Осень сменилась зимой, а зима — ранней, робкой весной. Наша жизнь в деревне текла медленно, подчинённая извечному ритму природы. Мы с мамой держали небольшое хозяйство — козу, кур, огород. Артём неожиданно увлёкся рыбалкой и столярным делом — вырезал из дерева фигурки и даже продавал их через интернет, который всё-таки провели в деревню стараниями Виктора.
А Витя... Витя стал частью нашей жизни так естественно, словно всегда в ней был.
Он приходил почти каждый вечер — с книгами, с новостями, с идеями. Разговаривал с Артёмом о физике и философии, помогал маме с лекарствами, когда у неё случался приступ астмы, учил меня играть в шахматы. А я... я, кажется, влюбилась снова — так же сильно, как в шестнадцать лет, но теперь уже по-настоящему, зная не только достоинства, но и недостатки этого человека.
В тот вечер, когда он впервые взял меня за руку — просто так, сидя на скамейке перед домом, — я поняла, что наконец-то нашла свой дом. Не место, не стены, а состояние души, когда ты знаешь: вот оно, твоё, настоящее.
— Мама, ты веришь в судьбу? — спросила я как-то, помогая ей перебирать старые фотографии.
Она задумчиво посмотрела на пожелтевший снимок, где они с отцом, совсем молодые, стояли у калитки нашего дома.

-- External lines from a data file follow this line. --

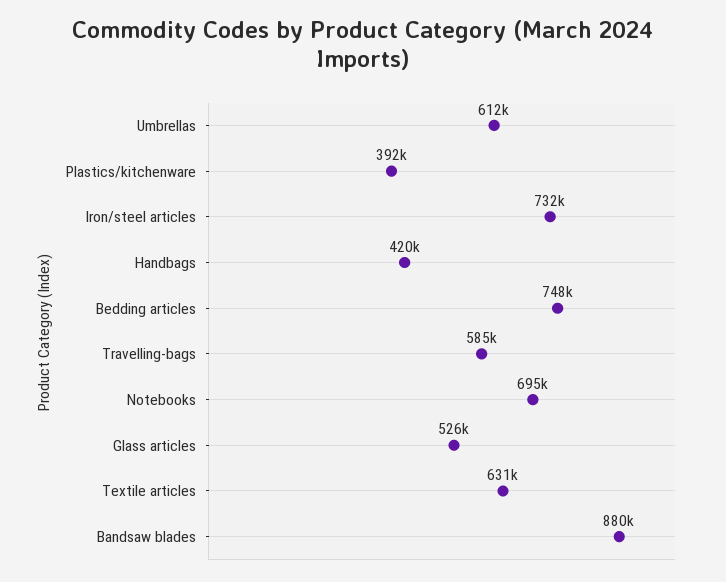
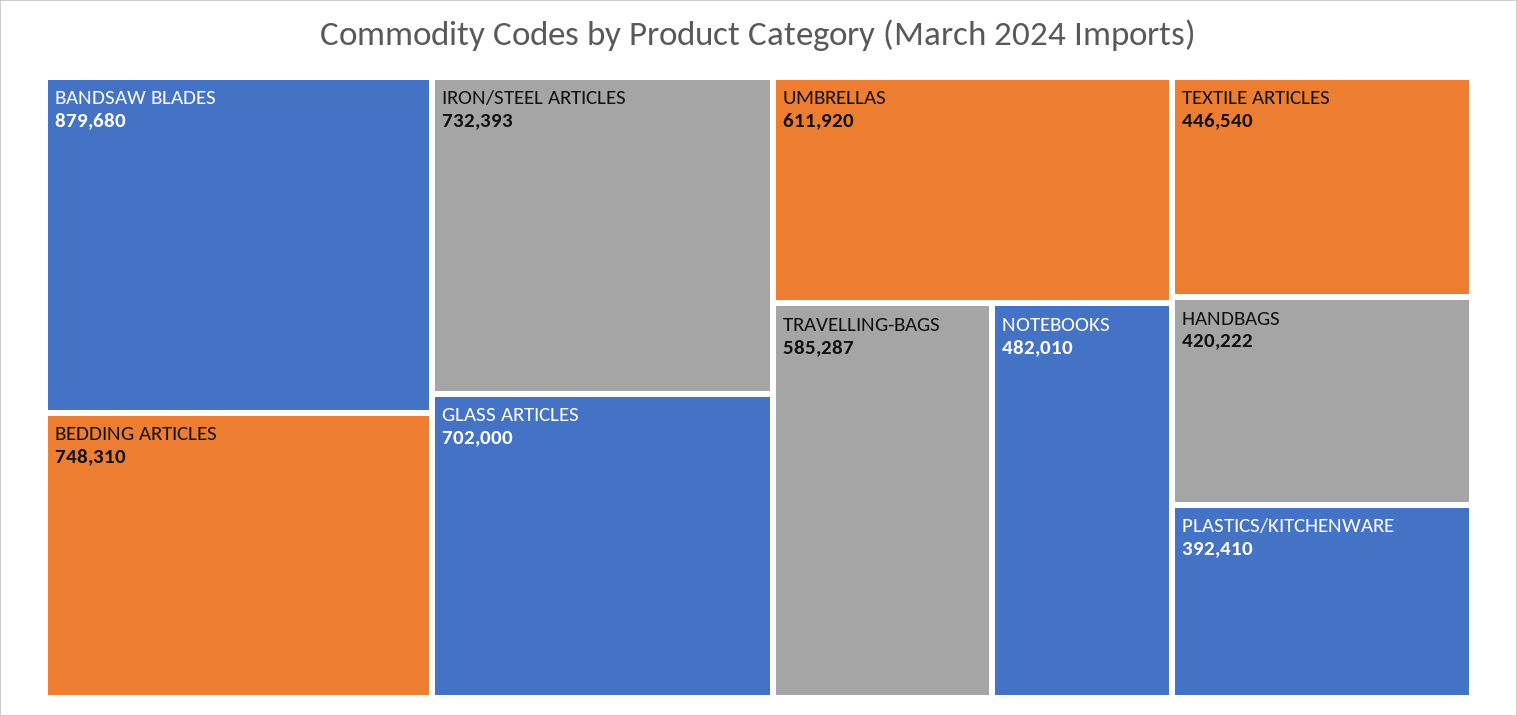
Notebooks: 695000 -> 482010
Glass articles: 526000 -> 702000
Textile articles: 631000 -> 446540

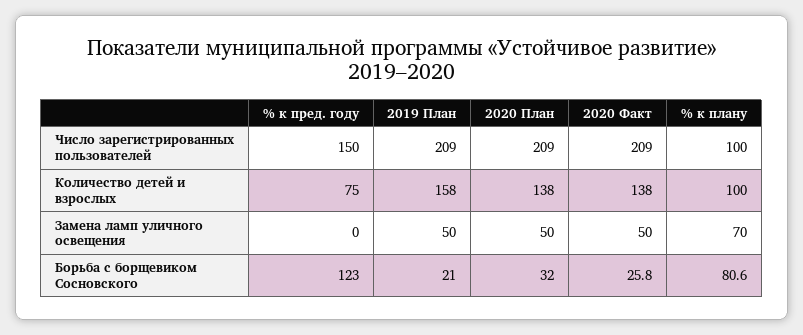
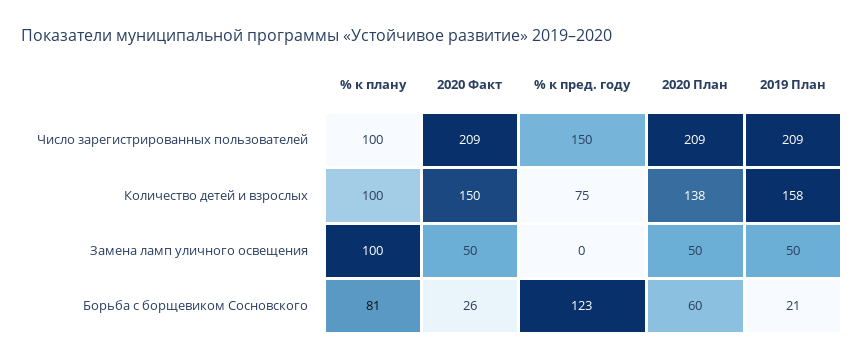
2020 Факт, Количество детей и взрослых: 138 -> 150
% к плану, Замена ламп уличного освещения: 70 -> 100
2020 План, Борьба с борщевиком Сосновского: 32 -> 60

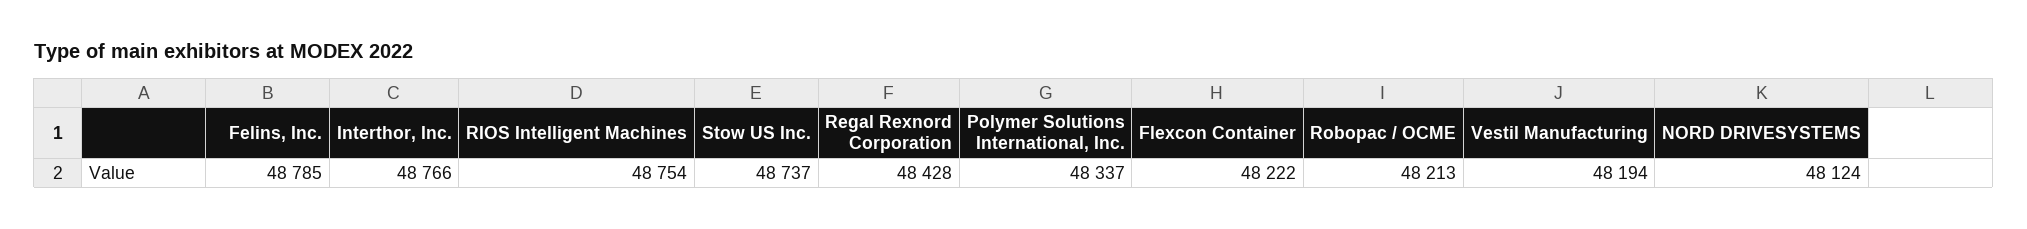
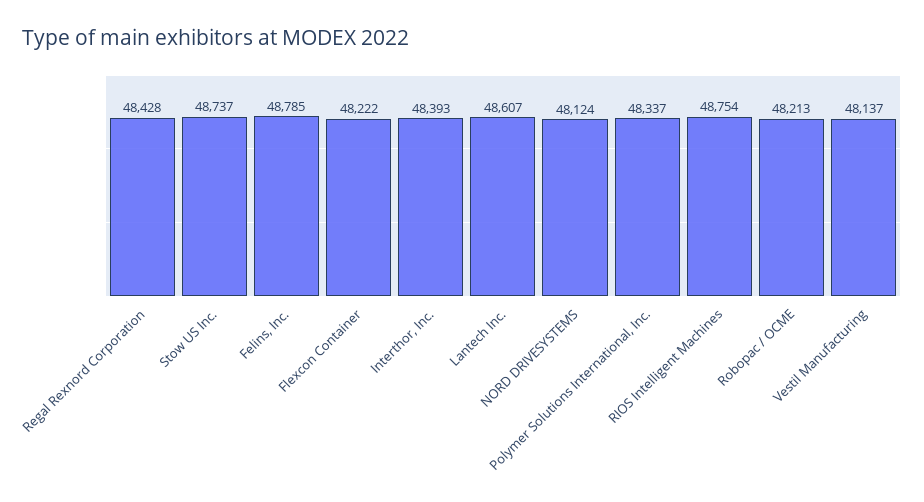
Interthor, Inc.: 48766 -> 48393
Vestil Manufacturing: 48194 -> 48137
Lantech Inc.: none -> 48607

— Верю, доченька. Только судьба — это не то, что с нами случается. Это то, кем мы становимся после всего, что с нами случилось.
Я кивнула, внезапно понимая глубокую мудрость её слов. Вся моя жизнь — и счастливые моменты, и горькие разочарования — вела меня к этому моменту, к этому столу, к этим родным стенам.
— Знаешь, — продолжала мама, перебирая сухими пальцами фотографии, — когда я была молодой, я тоже хотела уехать. В город, в большую жизнь. Даже документы в техникум подала. А потом встретила твоего отца, и всё — словно корнями в землю вросла. И ни разу не пожалела.
Я удивлённо посмотрела на неё.
— Никогда не рассказывала об этом.
Она улыбнулась.
— А зачем? Каждый должен свой путь пройти. Если б я тебе тогда сказала, что сама в город хотела — ты бы всё равно уехала. И правильно. Должна была уехать, чтобы вернуться.
В её словах была простая, но глубокая правда. Мы все должны пройти свой путь — иногда длинный, иногда короткий, но всегда свой собственный.
***
В день нашей свадьбы с Виктором — скромной, почти семейной, в нашем саду под старой яблоней — мама подарила мне старинную брошь.
— Это от бабушки, — сказала она. — Она всегда говорила: «Эта брошь на счастье. Не на богатство, не на любовь даже, а именно на счастье».
Я приколола её к своему простому белому платью и посмотрела на людей, собравшихся в нашем саду. Мама — постаревшая, но с сияющими глазами. Артём — возмужавший, серьёзный, с девушкой из соседней деревни. Соседи, которые стали нашей второй семьёй. И Виктор — мой Витя, с седыми висками и любовью во взгляде.
«Вот оно, счастье», — подумала я, чувствуя, как сжимается сердце от полноты момента.
Деревенская жизнь по-прежнему была трудной. Мы все работали до седьмого пота, экономили каждую копейку, радовались каждому урожаю. Но в этой жизни была настоящая, глубокая радость, которой я никогда не знала в городе.
Когда вечером, после свадьбы, мы с Виктором сидели на крыльце нашего дома — теперь уже общего, — я рассказала ему о своих мыслях.
— Знаешь, — сказала я, глядя на звёзды, — раньше я думала, что счастье — это когда всё легко. А теперь понимаю: счастье — это когда трудно, но правильно. Когда каждое усилие имеет смысл.
Он взял мою руку — загрубевшую от работы, с короткими ногтями, — и поцеловал каждый палец.
— Ты мудрая женщина, Настя, — сказал он просто. — И я счастлив, что судьба вернула тебя домой.
Я прижалась к его плечу, вдыхая знакомый запах — дерева, табака, книжной пыли. Моя трудная деревенская жизнь только начиналась. И я знала, что не променяю её ни на какие городские удобства.
Потому что здесь, среди этих полей и лесов, среди этих простых, но настоящих людей, я наконец-то нашла себя. Настоящую.